**Exercise goal:** Copy the records below in full and leave every image out of the copy.

** Records shown follows **

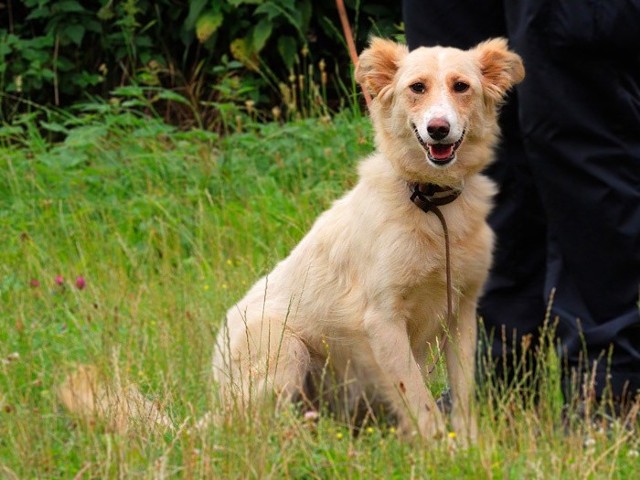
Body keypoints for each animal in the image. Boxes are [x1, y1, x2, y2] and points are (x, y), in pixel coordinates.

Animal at [212, 38, 524, 442]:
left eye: (461, 86)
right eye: (417, 87)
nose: (438, 129)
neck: (431, 204)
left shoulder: (462, 313)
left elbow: (462, 395)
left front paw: (470, 445)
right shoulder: (383, 320)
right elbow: (419, 399)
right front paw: (441, 448)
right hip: (284, 350)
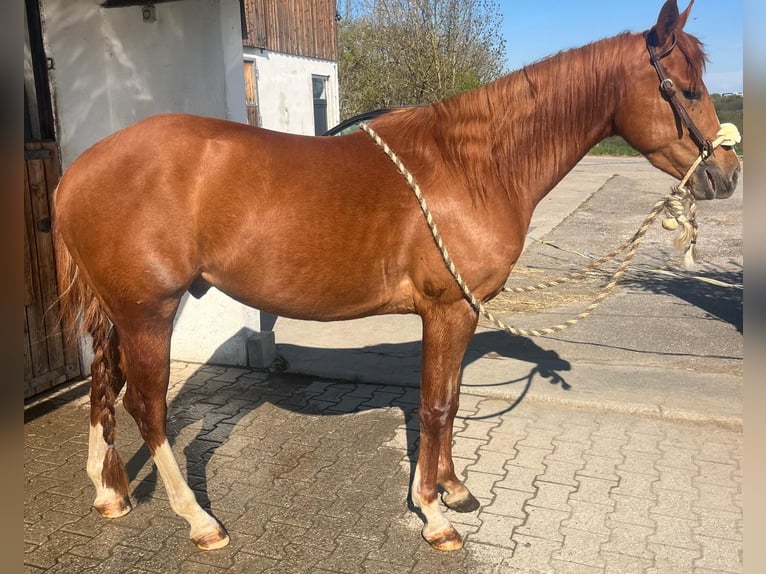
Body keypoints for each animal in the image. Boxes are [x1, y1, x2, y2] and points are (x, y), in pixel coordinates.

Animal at [53, 0, 740, 552]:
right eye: (684, 88)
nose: (727, 175)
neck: (472, 165)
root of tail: (78, 170)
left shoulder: (460, 313)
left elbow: (451, 399)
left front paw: (454, 487)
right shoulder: (447, 310)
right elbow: (434, 406)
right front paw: (434, 515)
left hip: (122, 311)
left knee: (104, 383)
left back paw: (109, 492)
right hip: (149, 311)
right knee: (145, 404)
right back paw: (199, 520)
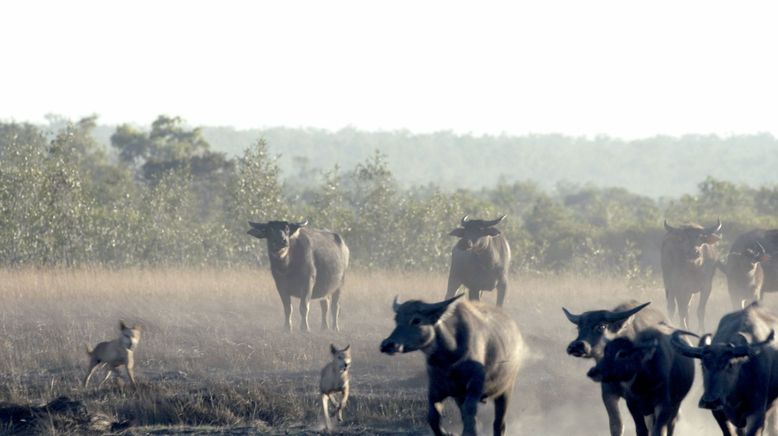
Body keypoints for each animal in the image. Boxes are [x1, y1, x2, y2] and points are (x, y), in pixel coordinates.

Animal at [380, 294, 520, 434]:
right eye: (396, 319)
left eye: (416, 320)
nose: (387, 344)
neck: (448, 360)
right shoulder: (437, 390)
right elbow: (433, 417)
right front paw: (448, 433)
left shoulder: (475, 385)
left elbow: (469, 410)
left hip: (506, 390)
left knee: (499, 423)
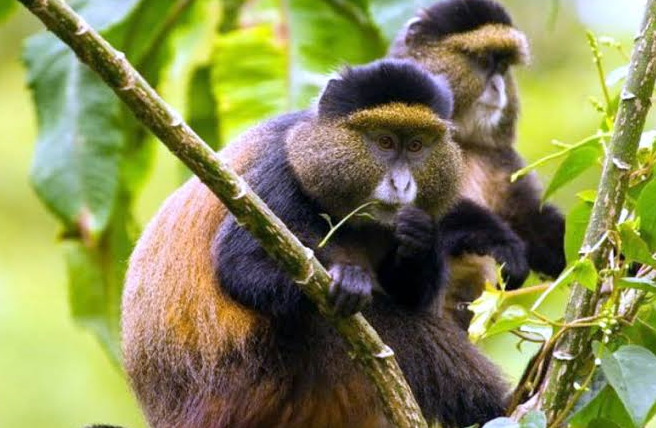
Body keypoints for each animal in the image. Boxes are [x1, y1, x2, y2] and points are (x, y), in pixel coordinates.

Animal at [122, 59, 528, 428]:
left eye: (416, 145)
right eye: (383, 141)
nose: (400, 184)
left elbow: (411, 292)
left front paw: (422, 238)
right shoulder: (277, 175)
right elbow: (240, 266)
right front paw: (348, 281)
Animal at [388, 0, 566, 328]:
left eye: (503, 66)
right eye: (483, 61)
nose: (498, 87)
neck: (462, 141)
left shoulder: (501, 159)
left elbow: (530, 219)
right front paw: (502, 242)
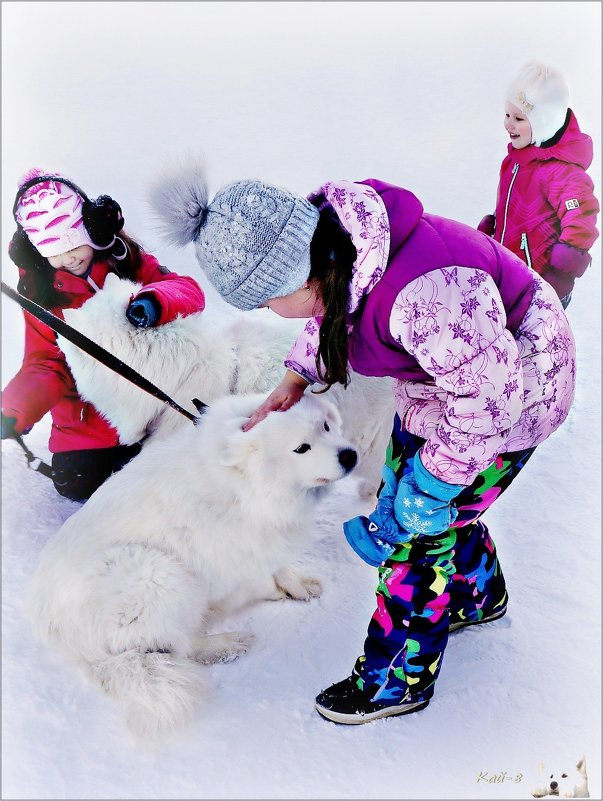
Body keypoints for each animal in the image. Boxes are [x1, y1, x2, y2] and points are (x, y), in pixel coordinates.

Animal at [27, 390, 358, 740]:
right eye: (301, 448)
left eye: (326, 426)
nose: (349, 456)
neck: (244, 484)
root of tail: (64, 640)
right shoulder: (229, 553)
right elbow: (258, 576)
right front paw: (276, 590)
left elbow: (277, 565)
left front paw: (298, 583)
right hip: (163, 574)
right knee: (182, 646)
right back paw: (227, 643)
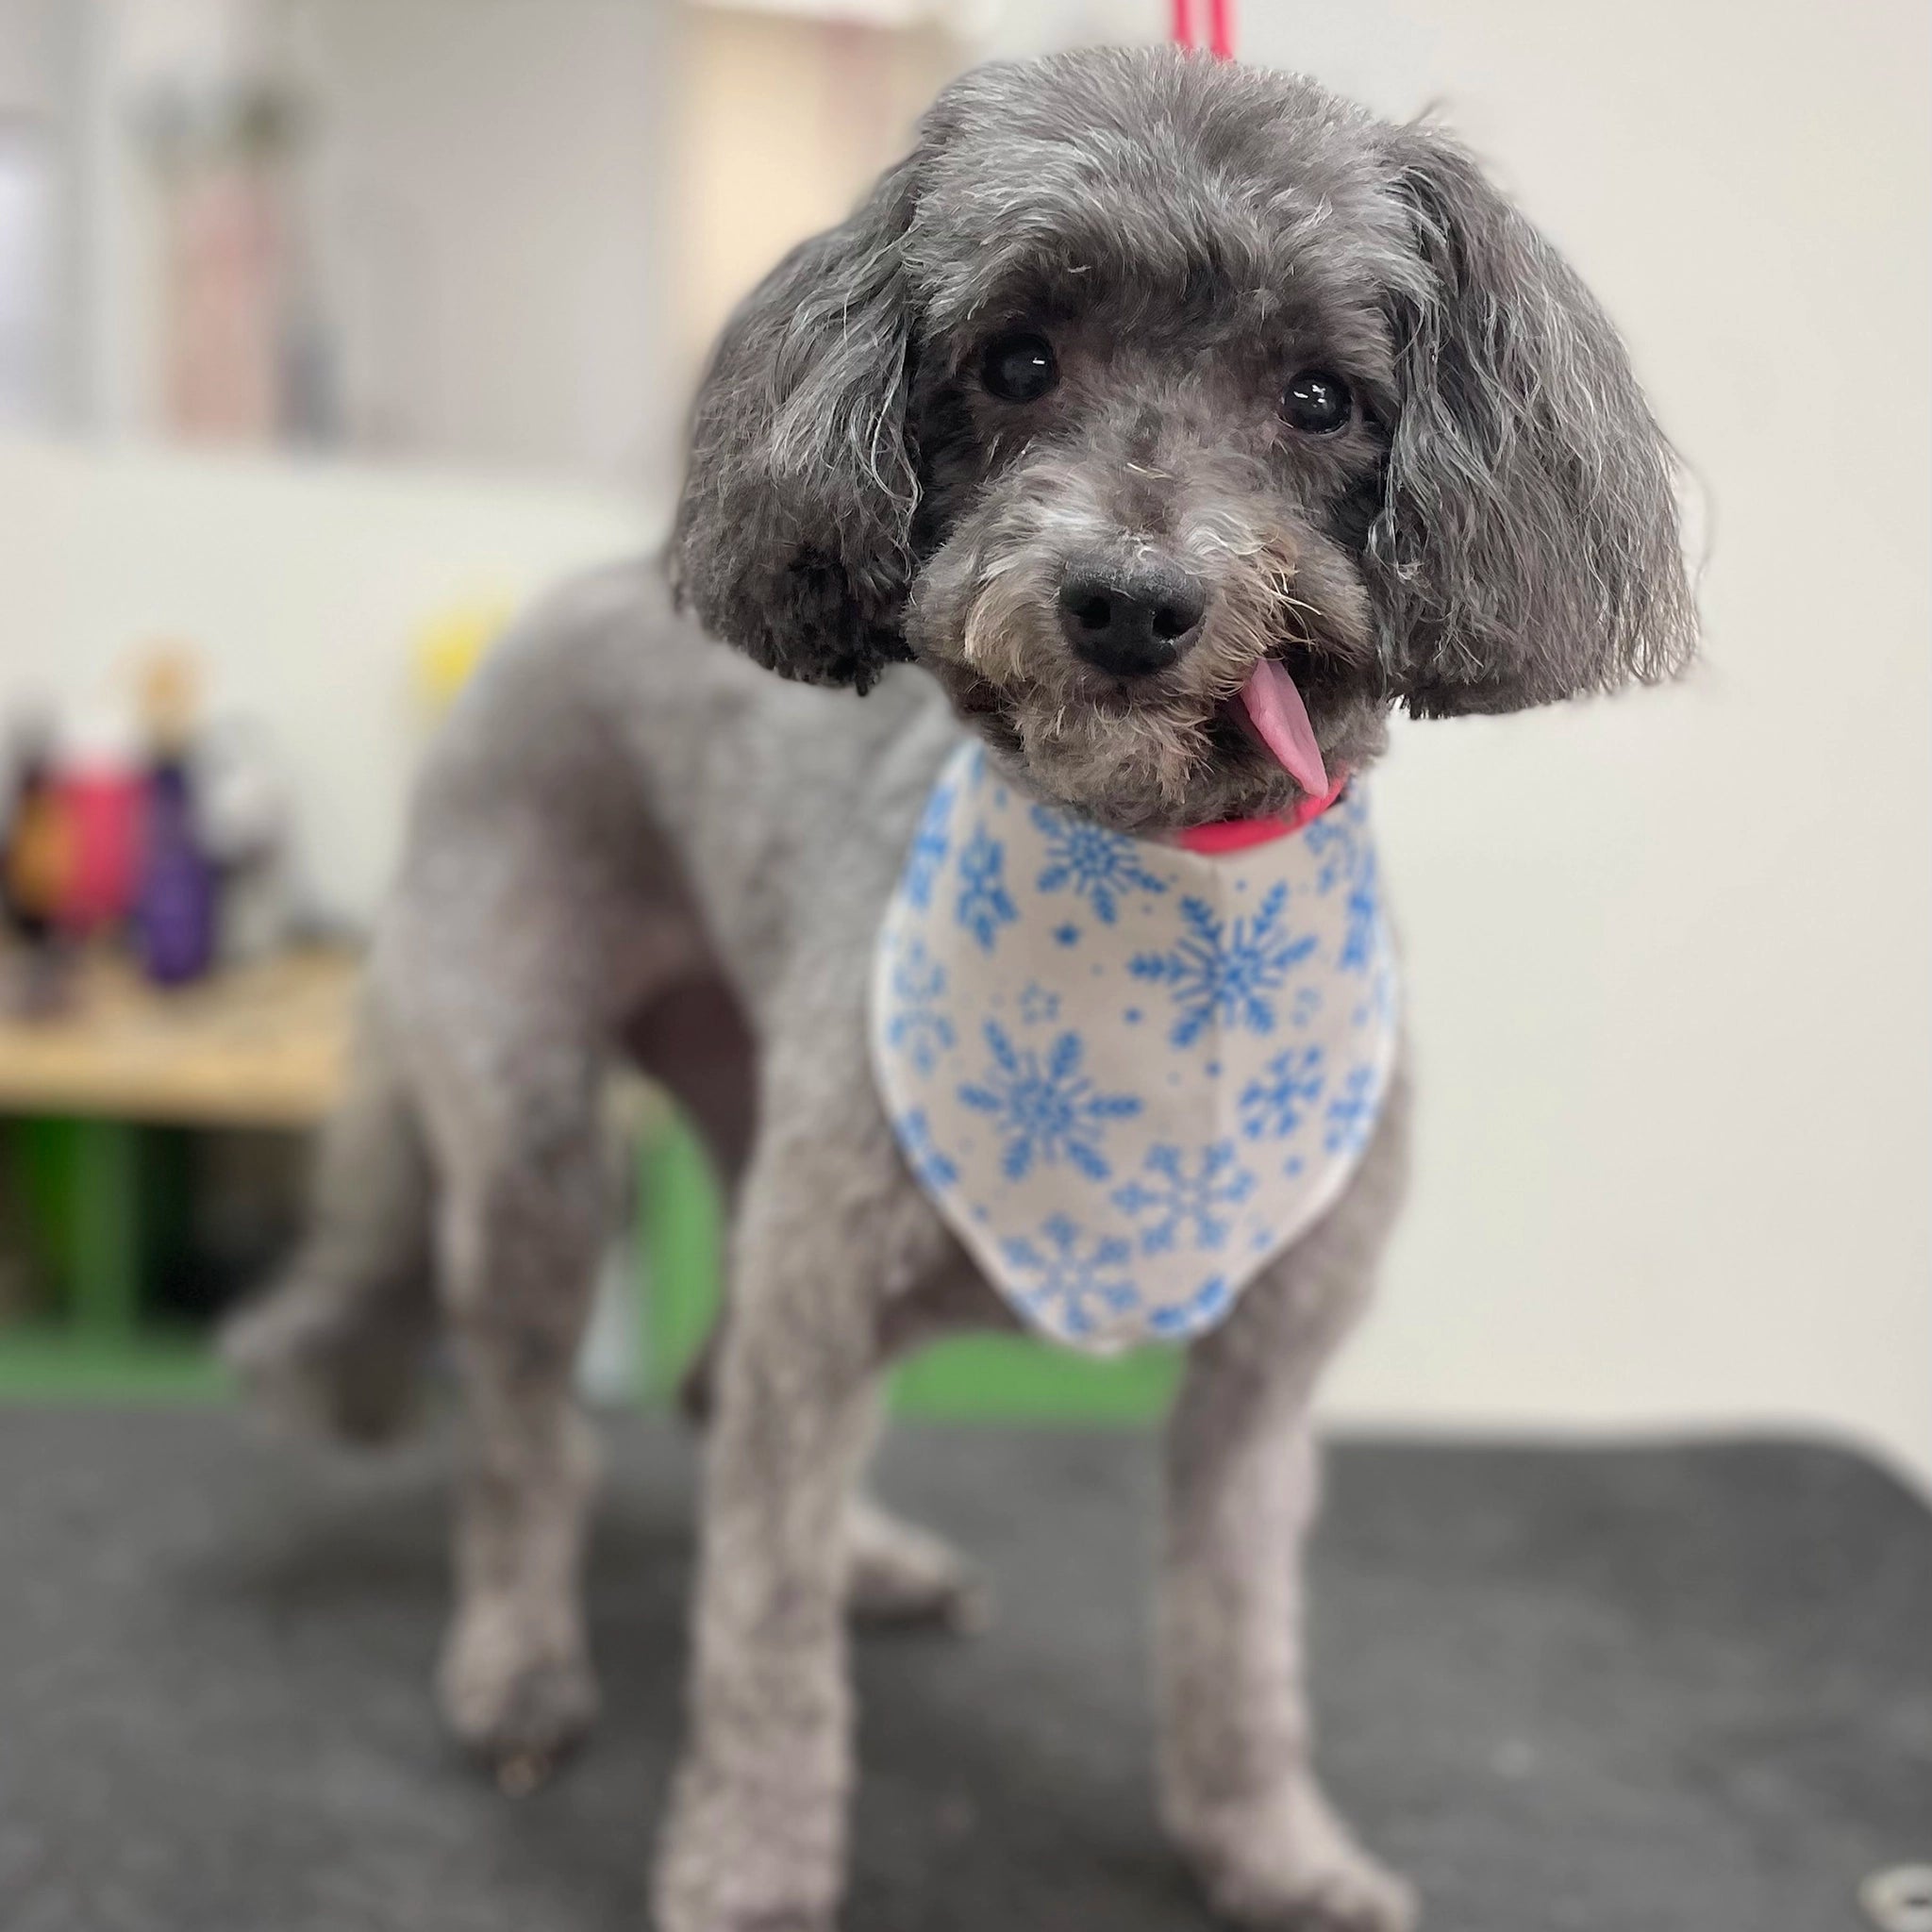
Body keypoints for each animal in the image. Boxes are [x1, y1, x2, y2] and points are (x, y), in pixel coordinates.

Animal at [224, 45, 1694, 1932]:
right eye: (1016, 360)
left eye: (1319, 394)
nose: (1129, 602)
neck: (1162, 901)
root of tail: (584, 587)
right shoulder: (819, 1286)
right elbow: (759, 1640)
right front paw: (750, 1864)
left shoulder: (1261, 1385)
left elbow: (1237, 1646)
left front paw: (1270, 1850)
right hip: (540, 1132)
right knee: (531, 1429)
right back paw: (517, 1660)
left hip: (764, 1124)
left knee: (723, 1401)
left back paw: (867, 1564)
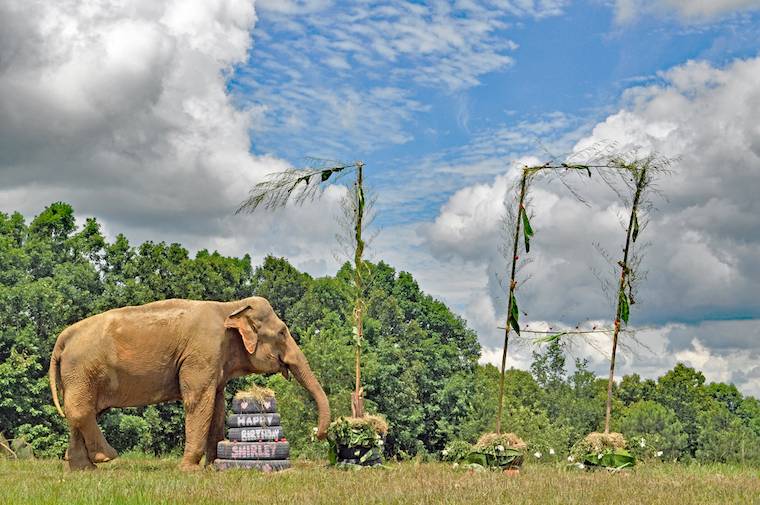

** End of Records shown **

**Response to the task:**
Body keypoints for each animal in the image. Boxes are [x1, y1, x2, y2] and points are (x, y), in pixel coordinates.

Animal at [212, 38, 524, 442]:
left eye: (461, 86)
right eye: (417, 87)
nose: (438, 129)
neck: (431, 204)
left shoulder: (462, 313)
left elbow: (462, 395)
left front paw: (470, 445)
right shoulder: (383, 320)
right elbow: (419, 399)
right front paw: (441, 448)
right hip: (284, 350)
Body keypoints for each animal in the image. Boxes are [x1, y1, x2, y2] and points are (x, y), in pixel coordinates.

Animal at [53, 0, 740, 552]:
right eye: (684, 88)
nose: (727, 175)
neck: (472, 165)
root of tail: (78, 170)
left shoulder: (460, 313)
left elbow: (451, 399)
left front paw: (454, 487)
right shoulder: (447, 310)
right elbow: (434, 406)
right front paw: (434, 515)
left hip: (122, 311)
left knee: (104, 383)
left back paw: (109, 492)
right hip: (149, 311)
right knee: (145, 404)
right back paw: (199, 520)
Body keypoints for each animal in the image. Boxes are [x1, y1, x2, y2] and points are (x, y), in pixel coordinates.

Animal at [380, 294, 520, 434]:
right eye: (396, 319)
left eye: (416, 320)
nose: (387, 344)
neck: (448, 360)
right shoulder: (437, 390)
right elbow: (433, 417)
right front paw: (448, 433)
left shoulder: (475, 385)
left elbow: (469, 410)
left hip: (506, 390)
left knee: (499, 423)
Body keypoints for each animal in the image. Boxes are [x1, y1, x2, y2] and points are (x, y), in pixel coordinates.

Animal at [122, 59, 528, 428]:
left eye: (416, 145)
right eye: (383, 141)
nose: (400, 184)
left elbow: (411, 292)
left front paw: (422, 238)
right shoulder: (277, 175)
right elbow: (240, 266)
right front paw: (348, 281)
Animal at [388, 0, 566, 328]:
left eye: (503, 66)
right eye: (483, 61)
nose: (498, 87)
neck: (462, 141)
left shoulder: (501, 159)
left elbow: (530, 219)
right front paw: (502, 242)
Body keypoints for each animal in the image. Boxes are [x1, y1, x2, y2] and points are (x, y), in pixel coordinates.

Animal at [27, 390, 358, 740]:
right eye: (301, 448)
left eye: (326, 426)
nose: (349, 456)
neck: (244, 484)
root of tail: (64, 640)
right shoulder: (229, 553)
right elbow: (258, 576)
right front paw: (276, 590)
left elbow: (277, 565)
left front paw: (298, 583)
right hip: (163, 574)
right knee: (182, 646)
right back paw: (227, 643)
Body keypoints for each animal in the image. Boxes are [x1, y1, x2, y2] and points are (x, y), in pixel coordinates.

Animal at [224, 45, 1694, 1932]:
right eye: (1016, 360)
left eye: (1319, 394)
nose: (1129, 602)
neck: (1162, 901)
root of tail: (584, 587)
right shoulder: (819, 1286)
right elbow: (759, 1640)
right front paw: (750, 1864)
left shoulder: (1261, 1385)
left elbow: (1237, 1646)
left front paw: (1270, 1850)
right hip: (540, 1132)
right knee: (531, 1429)
right back paw: (517, 1660)
left hip: (764, 1124)
left knee: (723, 1401)
left back paw: (867, 1564)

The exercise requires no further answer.